The United States Congress has voted to follow the lead of the Senate and vote to end all support for the Saudi-led war in Yemen, rejecting a central foreign policy aim of the Trump Administration.

While President Trump is expected to veto the move, the vote comes as a strong rebuke to the Presidency as Congress shows an increasing willingness to not only use rarely or never-before-used powers but also to challenge the American President’s volatile and controversial foreign policy agenda.

“The president will have to face the reality that Congress is no longer going to ignore its constitutional obligations when it comes to foreign policy”

Rep.
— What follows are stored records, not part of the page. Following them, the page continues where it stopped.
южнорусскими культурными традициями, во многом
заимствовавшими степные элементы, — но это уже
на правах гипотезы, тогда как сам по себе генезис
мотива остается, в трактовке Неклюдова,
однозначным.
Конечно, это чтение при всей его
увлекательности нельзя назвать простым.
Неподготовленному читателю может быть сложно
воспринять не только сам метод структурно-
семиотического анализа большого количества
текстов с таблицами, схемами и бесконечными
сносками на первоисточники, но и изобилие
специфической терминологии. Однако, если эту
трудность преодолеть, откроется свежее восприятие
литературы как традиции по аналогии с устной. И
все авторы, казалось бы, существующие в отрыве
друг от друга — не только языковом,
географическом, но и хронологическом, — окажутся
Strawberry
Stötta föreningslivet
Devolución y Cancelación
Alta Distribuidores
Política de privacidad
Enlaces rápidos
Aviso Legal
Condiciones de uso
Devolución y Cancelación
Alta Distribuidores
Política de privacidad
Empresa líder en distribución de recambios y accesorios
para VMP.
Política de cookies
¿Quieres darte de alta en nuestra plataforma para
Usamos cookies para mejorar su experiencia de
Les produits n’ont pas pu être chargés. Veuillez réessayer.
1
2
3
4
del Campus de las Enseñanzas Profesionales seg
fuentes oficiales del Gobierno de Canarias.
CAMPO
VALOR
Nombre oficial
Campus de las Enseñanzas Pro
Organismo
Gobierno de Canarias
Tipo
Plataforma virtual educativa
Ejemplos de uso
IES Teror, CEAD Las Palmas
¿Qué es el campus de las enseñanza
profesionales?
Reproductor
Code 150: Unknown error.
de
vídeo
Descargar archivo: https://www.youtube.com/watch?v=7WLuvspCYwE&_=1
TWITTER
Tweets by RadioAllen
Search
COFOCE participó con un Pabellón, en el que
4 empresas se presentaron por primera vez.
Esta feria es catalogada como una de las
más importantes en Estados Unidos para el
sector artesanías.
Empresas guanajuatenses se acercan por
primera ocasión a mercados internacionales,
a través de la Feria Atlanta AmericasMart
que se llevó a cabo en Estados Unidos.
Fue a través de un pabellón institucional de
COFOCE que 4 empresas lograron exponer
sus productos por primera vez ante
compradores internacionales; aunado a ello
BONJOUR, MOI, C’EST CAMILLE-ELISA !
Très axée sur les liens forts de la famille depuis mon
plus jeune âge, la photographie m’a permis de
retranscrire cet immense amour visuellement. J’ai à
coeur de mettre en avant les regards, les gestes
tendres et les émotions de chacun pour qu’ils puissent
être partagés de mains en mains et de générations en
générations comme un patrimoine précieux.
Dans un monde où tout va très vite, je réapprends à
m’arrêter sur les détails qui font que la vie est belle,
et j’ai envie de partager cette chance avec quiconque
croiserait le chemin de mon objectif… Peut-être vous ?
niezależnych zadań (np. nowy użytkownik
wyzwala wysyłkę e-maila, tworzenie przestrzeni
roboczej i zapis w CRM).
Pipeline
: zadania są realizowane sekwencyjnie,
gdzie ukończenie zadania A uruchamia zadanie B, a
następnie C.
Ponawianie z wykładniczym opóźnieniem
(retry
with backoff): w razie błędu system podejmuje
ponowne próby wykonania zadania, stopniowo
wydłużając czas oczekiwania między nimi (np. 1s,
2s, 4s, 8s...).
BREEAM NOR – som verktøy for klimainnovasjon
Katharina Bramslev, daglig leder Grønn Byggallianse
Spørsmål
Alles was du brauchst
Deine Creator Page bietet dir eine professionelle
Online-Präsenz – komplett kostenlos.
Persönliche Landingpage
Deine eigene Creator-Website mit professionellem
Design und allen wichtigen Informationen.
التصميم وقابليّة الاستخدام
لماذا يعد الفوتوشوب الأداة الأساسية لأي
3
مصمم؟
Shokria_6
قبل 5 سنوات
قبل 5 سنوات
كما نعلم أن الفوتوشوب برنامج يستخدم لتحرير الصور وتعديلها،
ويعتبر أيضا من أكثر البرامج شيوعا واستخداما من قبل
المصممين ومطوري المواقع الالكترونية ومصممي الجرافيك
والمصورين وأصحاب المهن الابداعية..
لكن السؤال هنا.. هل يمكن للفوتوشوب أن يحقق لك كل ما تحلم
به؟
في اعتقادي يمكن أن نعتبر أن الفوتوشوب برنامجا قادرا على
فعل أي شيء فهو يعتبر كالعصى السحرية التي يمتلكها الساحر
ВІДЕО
Eliot Engel (D-NY)

But when will British lawmakers take their own steps to question and rebuke similar policies from the Conservative government?
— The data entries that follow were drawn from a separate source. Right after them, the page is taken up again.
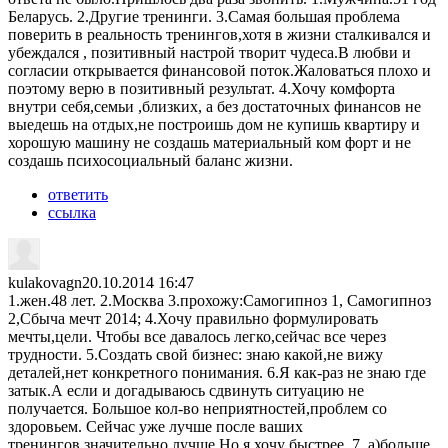
Беларусь. 2.Другие тренинги. 3.Самая большая проблема
поверить в реальность тренингов,хотя в жизни сталкивался и
убеждался , позитивный настрой творит чудеса.В любви и
согласии открывается финансовой поток.Жаловаться плохо и
поэтому верю в позитивный результат. 4.Хочу комфорта
внутри себя,семьи ,близких, а без достаточных финансов не
выедешь на отдых,не построишь дом не купишь квартиру и
хорошую машину не создашь материальный ком форт и не
создашь психосоциальный баланс жизни.
ответить
ссылка
kulakovagn
20.10.2014 16:47
1.жен.48 лет. 2.Москва 3.прохожу:Самогипноз 1, Самогипноз
2,Сбыча мечт 2014; 4.Хочу правильно формулировать
мечты,цели. Чтобы все давалось легко,сейчас все через
трудности. 5.Создать свой бизнес: знаю какой,не вижу
деталей,нет конкретного понимания. 6.Я как-раз не знаю где
затык.А если и догадываюсь сдвинуть ситуацию не
получается. Большое кол-во неприятностей,проблем со
здоровьем. Сейчас уже лучше после ваших
тренингов,значительно лучше.Но я хочу быстрее. 7. а)больше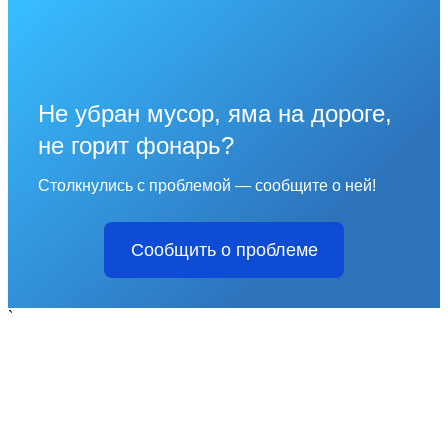
Не убран мусор, яма на дороге,
не горит фонарь?
Столкнулись с проблемой — сообщите о ней!
Сообщить о проблеме
`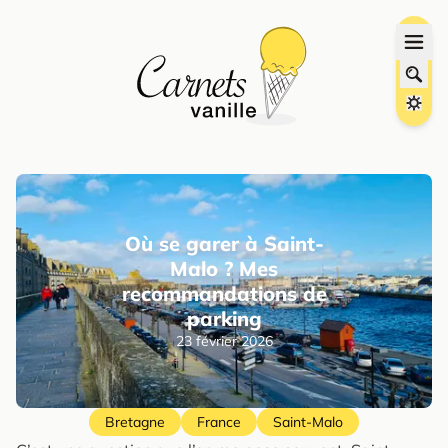
Où se garer à Saint-
Malo ? Mes
recommandations de
parking
23 février 2026
Bretagne
France
Saint-Malo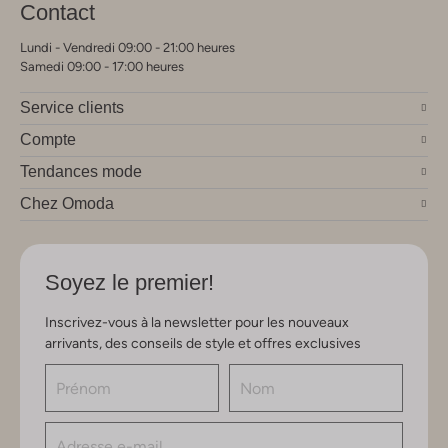
Contact
Lundi - Vendredi 09:00 - 21:00 heures
Samedi 09:00 - 17:00 heures
Service clients
Compte
Tendances mode
Chez Omoda
Soyez le premier!
Inscrivez-vous à la newsletter pour les nouveaux
arrivants, des conseils de style et offres exclusives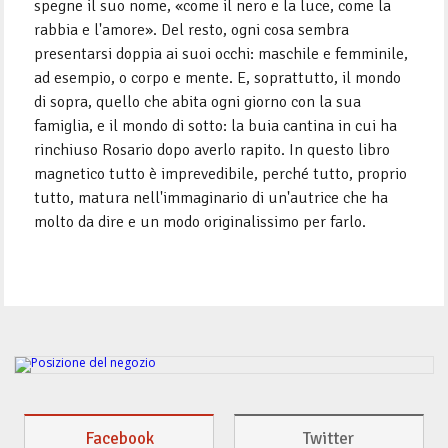
spegne il suo nome, «come il nero e la luce, come la
rabbia e l'amore». Del resto, ogni cosa sembra
presentarsi doppia ai suoi occhi: maschile e femminile,
ad esempio, o corpo e mente. E, soprattutto, il mondo
di sopra, quello che abita ogni giorno con la sua
famiglia, e il mondo di sotto: la buia cantina in cui ha
rinchiuso Rosario dopo averlo rapito. In questo libro
magnetico tutto è imprevedibile, perché tutto, proprio
tutto, matura nell'immaginario di un'autrice che ha
molto da dire e un modo originalissimo per farlo.
Facebook
Twitter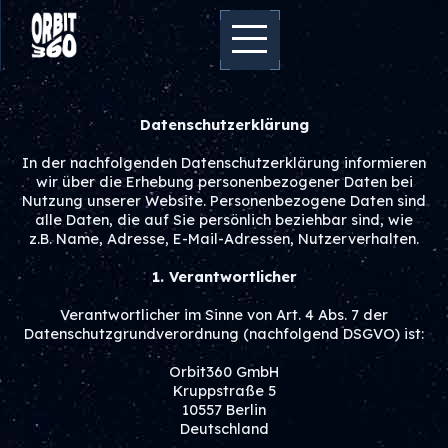
Datenschutzerklärung
In der nachfolgenden Datenschutzerklärung informieren
wir über die Erhebung personenbezogener Daten bei
Nutzung unserer Website. Personenbezogene Daten sind
alle Daten, die auf Sie persönlich beziehbar sind, wie
z.B. Name, Adresse, E-Mail-Adressen, Nutzerverhalten.
1. Verantwortlicher
Verantwortlicher im Sinne von Art. 4 Abs. 7 der
Datenschutzgrundverordnung (nachfolgend DSGVO) ist:
Orbit360 GmbH
Kruppstraße 5
10557 Berlin
Deutschland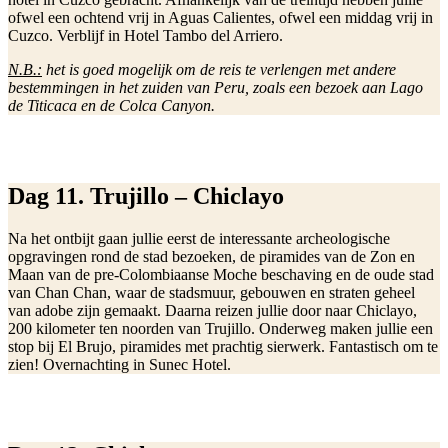
ofwel een ochtend vrij in Aguas Calientes, ofwel een middag vrij in
Cuzco. Verblijf in Hotel Tambo del Arriero.
N.B.:
het is goed mogelijk om de reis te verlengen met andere
bestemmingen in het zuiden van Peru, zoals een bezoek aan Lago
de Titicaca en de Colca Canyon.
Dag 11. Trujillo – Chiclayo
Na het ontbijt gaan jullie eerst de interessante archeologische
opgravingen rond de stad bezoeken, de piramides van de Zon en
Maan van de pre-Colombiaanse Moche beschaving en de oude stad
van Chan Chan, waar de stadsmuur, gebouwen en straten geheel
van adobe zijn gemaakt. Daarna reizen jullie door naar Chiclayo,
200 kilometer ten noorden van Trujillo. Onderweg maken jullie een
stop bij El Brujo, piramides met prachtig sierwerk. Fantastisch om te
zien! Overnachting in Sunec Hotel.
While the British government officially claims that it has no direct involvement in the war in Yemen, the evidence speaks to the contrary with at least five members of the Special Boat Service injured in recent weeks following direct confrontations with Houthi rebels and the revelation that British forces are maintaining the Saudi aircraft involved in the bombing campaign on Yemen, aircraft that were sold to the Gulf State by Britain.

A Woman in Black protester in central London hands out leaflets highlighting Britain’s arms exports to Saudi Arabia and how they “fuel the conflict” and humanitarian crisis in Yemen. | Alisdare Hickson

While British forces may indeed not be involved in the conflict as a fighting force, they are enabling the genocide being waged upon Yemen through not only the supply and maintenance of Saudi equipment, not only through the training and oversight being given, but through the lack of British condemnation of Saudi Arabian actions.
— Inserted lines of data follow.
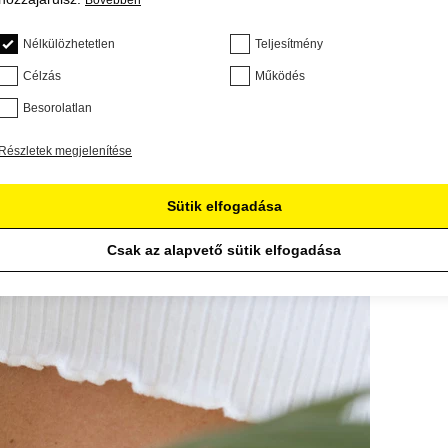
Bővebben
Nélkülözhetetlen
Teljesítmény
Célzás
Működés
Besorolatlan
Részletek megjelenítése
Sütik elfogadása
Csak az alapvető sütik elfogadása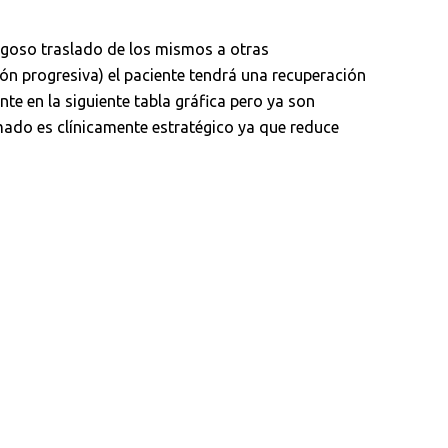
sgoso traslado de los mismos a otras
ión progresiva) el paciente tendrá una recuperación
te en la siguiente tabla gráfica pero ya son
camado es clínicamente estratégico ya que reduce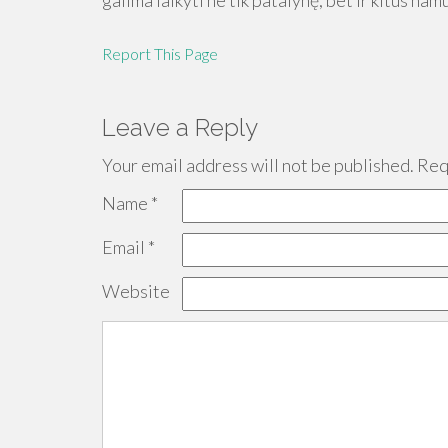
galima laikyti ne tik patalynę, bet ir kitus na
Report This Page
Leave a Reply
Your email address will not be published.
Requ
Name
*
Email
*
Website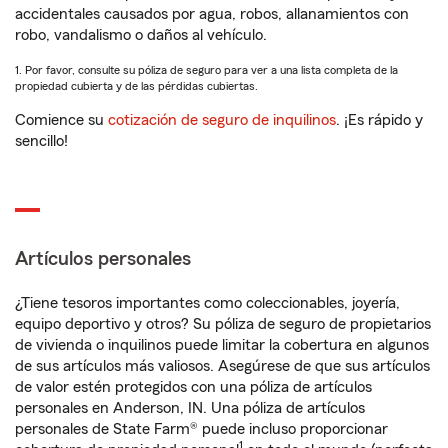
accidentales causados por agua, robos, allanamientos con
robo, vandalismo o daños al vehículo.
1. Por favor, consulte su póliza de seguro para ver a una lista completa de la
propiedad cubierta y de las pérdidas cubiertas.
Comience su
cotización de seguro de inquilinos
. ¡Es rápido y
sencillo!
Artículos personales
¿Tiene tesoros importantes como coleccionables, joyería,
equipo deportivo y otros? Su póliza de seguro de propietarios
de vivienda o inquilinos puede limitar la cobertura en algunos
de sus artículos más valiosos. Asegúrese de que sus artículos
de valor estén protegidos con una póliza de artículos
personales en Anderson, IN. Una póliza de artículos
personales de State Farm® puede incluso proporcionar
1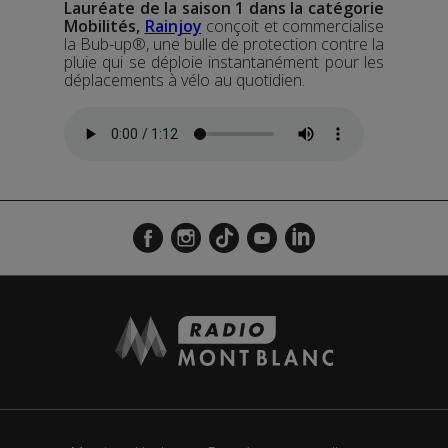
Lauréate de la saison 1 dans la catégorie
Mobilités,
Rainjoy
conçoit et commercialise
la Bub-up®, une bulle de protection contre la
pluie qui se déploie instantanément pour les
déplacements à vélo au quotidien.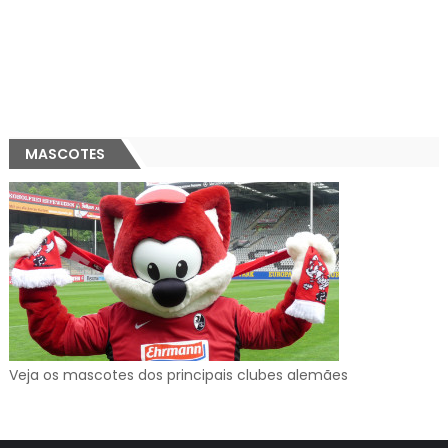
MASCOTES
Veja os mascotes dos principais clubes alemães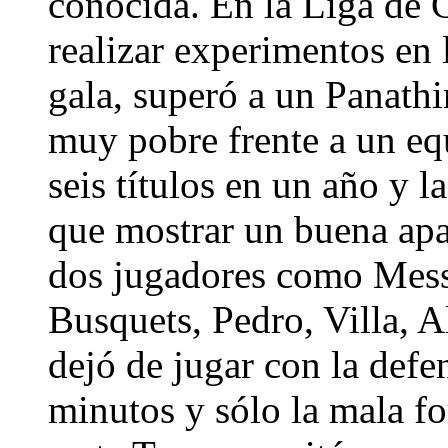
conocida. En la Liga de
realizar experimentos en 
gala, superó a un Panath
muy pobre frente a un eq
seis títulos en un año y 
que mostrar un buena apa
dos jugadores como Mes
Busquets, Pedro, Villa, A
dejó de jugar con la defe
minutos y sólo la mala fo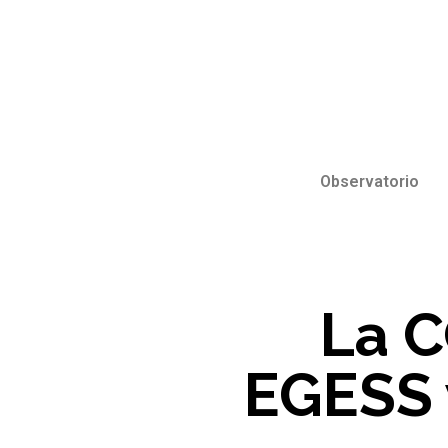
Observatorio
La C
EGESS 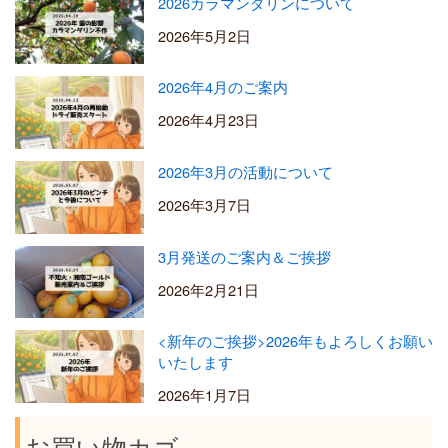
2026カラマンダリンについて
2026年5月2日
2026年4月のご案内
2026年4月23日
2026年3月の活動について
2026年3月7日
3月発送のご案内＆ご挨拶
2026年2月21日
<新年のご挨拶>2026年もよろしくお願い
いたします
2026年1月7日
お買い物カゴ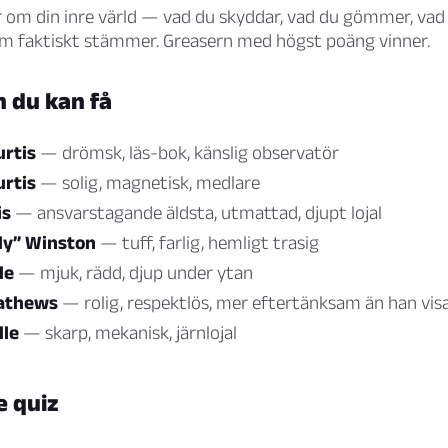
r om din inre värld — vad du skyddar, vad du gömmer, va
som faktiskt stämmer. Greasern med högst poäng vinner.
 du kan få
rtis
— drömsk, läs-bok, känslig observatör
rtis
— solig, magnetisk, medlare
is
— ansvarstagande äldsta, utmattad, djupt lojal
lly” Winston
— tuff, farlig, hemligt trasig
de
— mjuk, rädd, djup under ytan
athews
— rolig, respektlös, mer eftertänksam än han vis
dle
— skarp, mekanisk, järnlojal
e quiz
The British government has sanctioned the sale of £4.3 billion worth of weapons and equipment to Saudi Arabia since the beginning of the conflict in 2015. These sales include the Typhoon fighter, missiles, components and the expertise to maintain these arms. It is said that without British support, the war in Yemen could not continue.

Protest against the welcoming of Mohammad bin Salman at Downing Street | Alisdare Hickson

Theresa May and foreign secretary Jeremy Hunt have so far resisted calls to fully and publically explain Britain’s exact role in the conflict, Armed Forces Minister Mark Lancaster claiming that the RAF provides “engineering support”  and “generic training” to the Saudis.

Jeremy Hunt has been notably disingenuous as he attempts to broker a peace deal involving the very people who are suffering through his government’s actions, giving a public face of benevolence while the government rolls in Saudi Arabian money. It was just last year that Hunt suggested that British lives were more important than Yemeni lives, emphasising the importance of the military alliance with Saudi Arabia and that this relationship “stops bombs going off on the streets of Britain”.

Jeremy Hunt speaks to the BBC on Britain’s culpability in 2018

There have been calls from all sides of the political spectrum to end Britain’s involvement in Yemen. In continuing this conflict, with full knowledge that both Britain’s role is essential and that Saudi Arabia has been implicated in war crimes, Britain is open to a charge of aiding and abetting these same war crimes.

When will Britain follow the lead of the United States Senate and Congress and allow a vote on Britain’s role in Yemen?

Armed Conflict Location & Event Data Project (ACLED) Statistics

  • 80,000 killed since the beginning of the conflict.
  • 30,000 killed in 2018 alone.
  • 3.3 million people remain displaced in the country.
  • 20 million people across Yemen are suffering from hunger.
  • 240,000 people are living in famine-like conditions.
  • 177,000 people have fled from Yemen into neighbouring countries.